Tag Archives: The Hobbit


Movie Editor Hoax: The Not-So-Ace A.C.E.s

Lee Smith A.C.E. and Jabez Olsson. I write these names in order to expose a cruel hoax in the films of 2012. You see, these fellows are credited as ‘Editor’ on two of last year’s longest, most self-consciously epic films—The Dark Knight Rises (165 minutes), and The Hobbit: An Unexpected Journey (169 minutes). And while I thought both were very good, the idea that they were edited at all is plain false advertising.

It gets worse. Smith and Olsson have supposedly ‘edited’ Christopher Nolan and Peter Jackson’s previous films. And an entire generation of these directors’ fans may suffer irreparable gastro-intestinal problems from not visiting the washroom during their bloated run-times. And that’s just in the theatres—because we all known Jackson can’t resist putting yet more footage somehow edited from the film (so Olsson at least showed up for work one day)—into his DVD releases, extending them several times over and meaning that his devotees probably have spent small fortunes and entire days viewing his handful of films.

An entire generation may suffer irreparable gastro-intestinal problems from not visiting the washroom during these films’ bloated run-times.

Task statement: Could you write out, word for word, the part of the movie editor post above that runs from "Movie Editor Hoax: The" up to and including "plain false advertising."?

Rows:
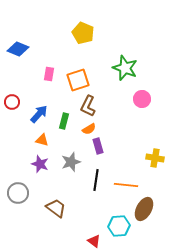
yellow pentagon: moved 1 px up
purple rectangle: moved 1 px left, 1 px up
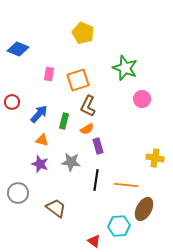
orange semicircle: moved 2 px left
gray star: rotated 24 degrees clockwise
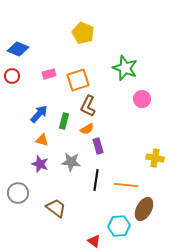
pink rectangle: rotated 64 degrees clockwise
red circle: moved 26 px up
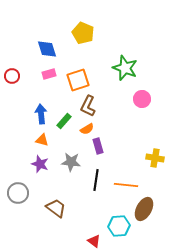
blue diamond: moved 29 px right; rotated 50 degrees clockwise
blue arrow: moved 2 px right; rotated 48 degrees counterclockwise
green rectangle: rotated 28 degrees clockwise
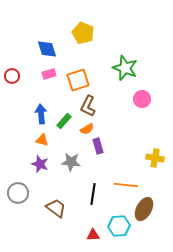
black line: moved 3 px left, 14 px down
red triangle: moved 1 px left, 6 px up; rotated 40 degrees counterclockwise
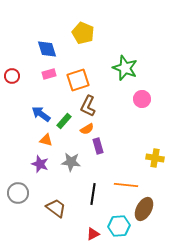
blue arrow: rotated 48 degrees counterclockwise
orange triangle: moved 4 px right
red triangle: moved 1 px up; rotated 24 degrees counterclockwise
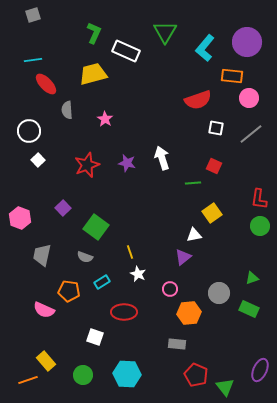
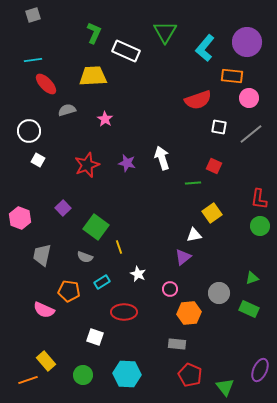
yellow trapezoid at (93, 74): moved 2 px down; rotated 12 degrees clockwise
gray semicircle at (67, 110): rotated 78 degrees clockwise
white square at (216, 128): moved 3 px right, 1 px up
white square at (38, 160): rotated 16 degrees counterclockwise
yellow line at (130, 252): moved 11 px left, 5 px up
red pentagon at (196, 375): moved 6 px left
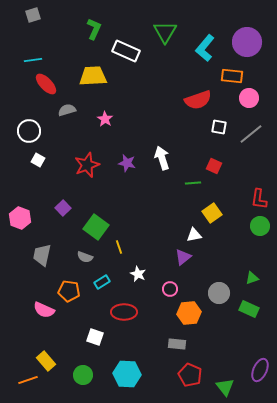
green L-shape at (94, 33): moved 4 px up
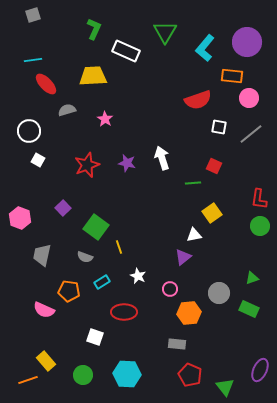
white star at (138, 274): moved 2 px down
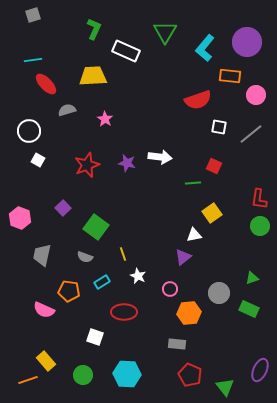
orange rectangle at (232, 76): moved 2 px left
pink circle at (249, 98): moved 7 px right, 3 px up
white arrow at (162, 158): moved 2 px left, 1 px up; rotated 115 degrees clockwise
yellow line at (119, 247): moved 4 px right, 7 px down
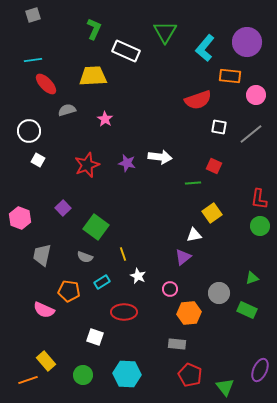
green rectangle at (249, 309): moved 2 px left, 1 px down
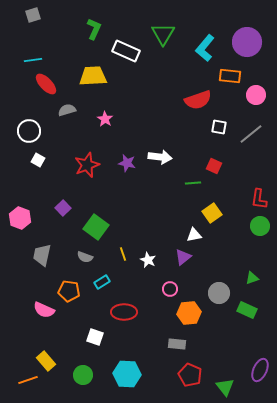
green triangle at (165, 32): moved 2 px left, 2 px down
white star at (138, 276): moved 10 px right, 16 px up
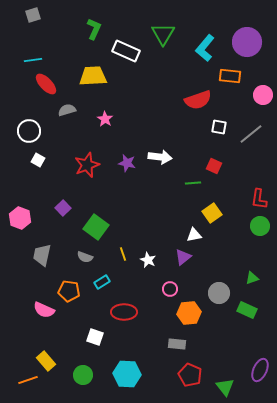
pink circle at (256, 95): moved 7 px right
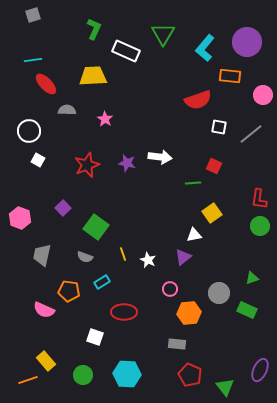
gray semicircle at (67, 110): rotated 18 degrees clockwise
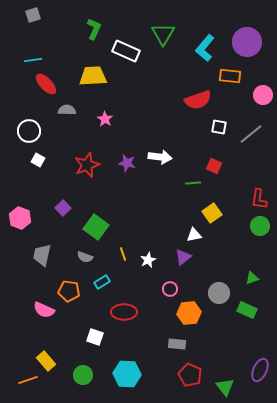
white star at (148, 260): rotated 21 degrees clockwise
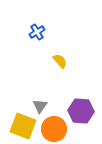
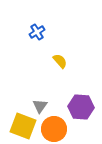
purple hexagon: moved 4 px up
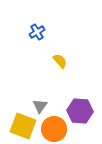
purple hexagon: moved 1 px left, 4 px down
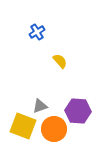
gray triangle: rotated 35 degrees clockwise
purple hexagon: moved 2 px left
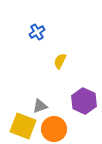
yellow semicircle: rotated 112 degrees counterclockwise
purple hexagon: moved 6 px right, 10 px up; rotated 20 degrees clockwise
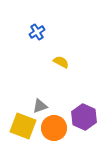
yellow semicircle: moved 1 px right, 1 px down; rotated 91 degrees clockwise
purple hexagon: moved 16 px down
orange circle: moved 1 px up
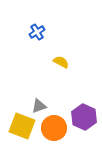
gray triangle: moved 1 px left
yellow square: moved 1 px left
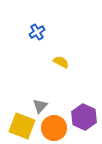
gray triangle: moved 1 px right; rotated 28 degrees counterclockwise
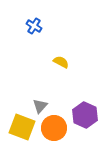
blue cross: moved 3 px left, 6 px up; rotated 28 degrees counterclockwise
purple hexagon: moved 1 px right, 2 px up
yellow square: moved 1 px down
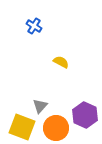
orange circle: moved 2 px right
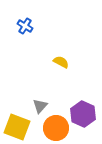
blue cross: moved 9 px left
purple hexagon: moved 2 px left, 1 px up
yellow square: moved 5 px left
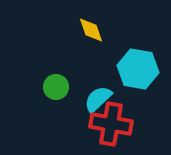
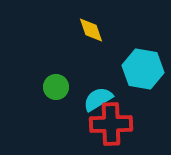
cyan hexagon: moved 5 px right
cyan semicircle: rotated 12 degrees clockwise
red cross: rotated 12 degrees counterclockwise
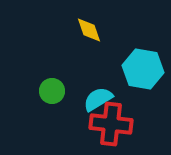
yellow diamond: moved 2 px left
green circle: moved 4 px left, 4 px down
red cross: rotated 9 degrees clockwise
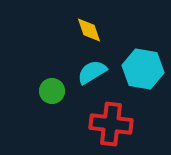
cyan semicircle: moved 6 px left, 27 px up
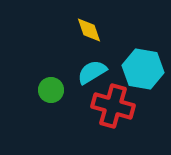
green circle: moved 1 px left, 1 px up
red cross: moved 2 px right, 18 px up; rotated 9 degrees clockwise
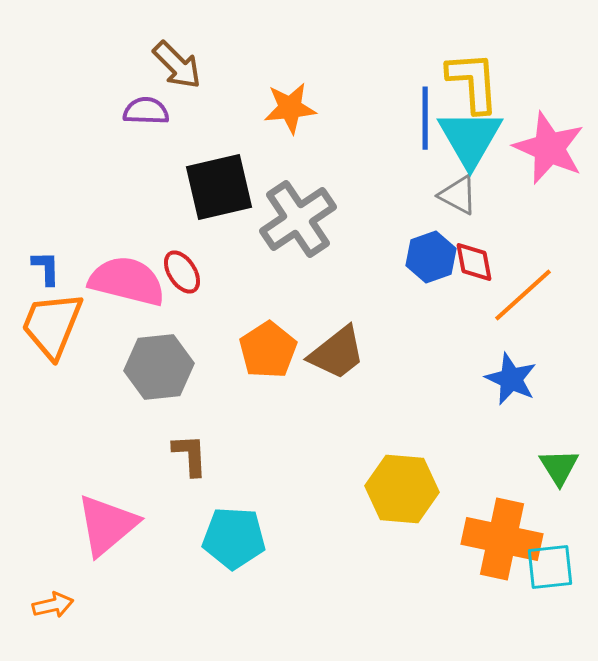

Correct response:
Movie Editor Hoax: The Not-So-Ace A.C.E.s

Lee Smith A.C.E. and Jabez Olsson. I write these names in order to expose a cruel hoax in the films of 2012. You see, these fellows are credited as ‘Editor’ on two of last year’s longest, most self-consciously epic films—The Dark Knight Rises (165 minutes), and The Hobbit: An Unexpected Journey (169 minutes). And while I thought both were very good, the idea that they were edited at all is plain false advertising.